To return to the beginning, then: The imperative voice of the first sentence brings a reader in and sets the entire story in motion. “Call me Ismael” falls somewhere between an introduction, a demand and an invitation. It asks the reader to connect, and on a first name basis. We are going to be friends. I think a large part of the initial chapters’ appeal comes from this everyman quality Melville and infectious gregariousness of his narrator. In “Loomings” alone, there are ten sentences in the imperative mood, issuing a command or an instruction to the reader to do, say, think, see or feel something.
With that much attention, it’s hard not to be won over, but for me what finally clinches it is the way Melville pairs Ishmael’s gregariousness with candor about the leaden state of his soul. He handles Ishmael’s (and thus, it feels, my own) fragile mental health with such deftness. He acknowledges truths that are usually squelched, tells us straight away that darkness hangs overhead—suicide, pistols, coffins abound—all the while relentlessly cracking jokes. He makes light of horrors, but somehow without demeaning them. Yep, Melville suggests, it is just a little bit funny how f-ing depressed we all are, and how we all hope to soothe our souls by gazing at calming waters, and then, having failed at that, elect to engage in perilous, potentially lethal, aquatic activities such as signing on for two years before the mast. It’s funny, all right. Every kind of funny: Funny-sad. Funny-awful. Funny-odd.
All of it.
I’m so totally in for Melville and Ishmael’s Nantucket sleigh ride by the end ofChapter 2, because I couldn’t agree more. As different as I may be from Ishmael, he’s me, he’s my everyman, I’m him.
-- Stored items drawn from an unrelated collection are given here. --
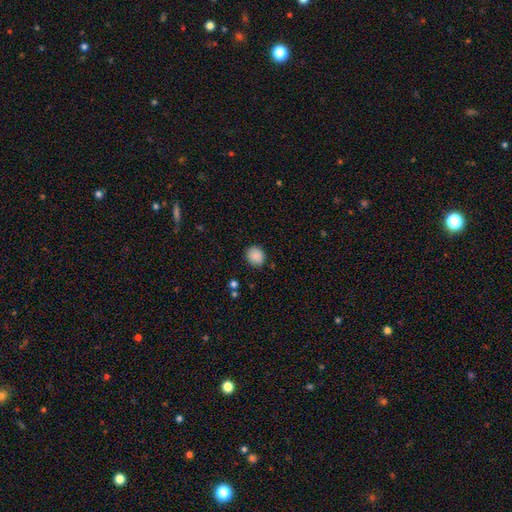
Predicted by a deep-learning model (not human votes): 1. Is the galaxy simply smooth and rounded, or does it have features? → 88% smooth, 9% star or artifact, 3% featured or disk.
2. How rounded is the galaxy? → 71% round, 28% in between, 1% cigar-shaped.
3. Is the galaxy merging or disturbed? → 87% none, 9% minor disturbance, 3% major disturbance, 1% merger.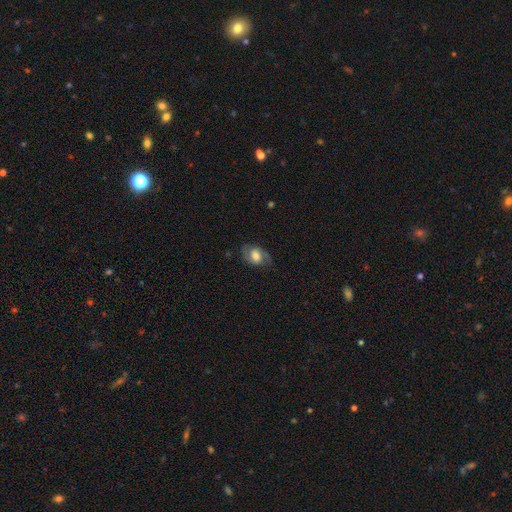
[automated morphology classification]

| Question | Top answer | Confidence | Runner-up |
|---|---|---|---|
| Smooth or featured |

In my own writing, I’m just at the outset of a new story, and this is what I’m going to try for, to get it launched: a connection with the reader, a feeling of universality that’s nonetheless vivid and specific.
I’d love to hear from you in the comments about you will be trying to achieve in your work, today.
(And by the way, thanks to those who chimed in on my title question from yesterday’s post. It was a sweep for “The Quisling Authorities”!
Good writing!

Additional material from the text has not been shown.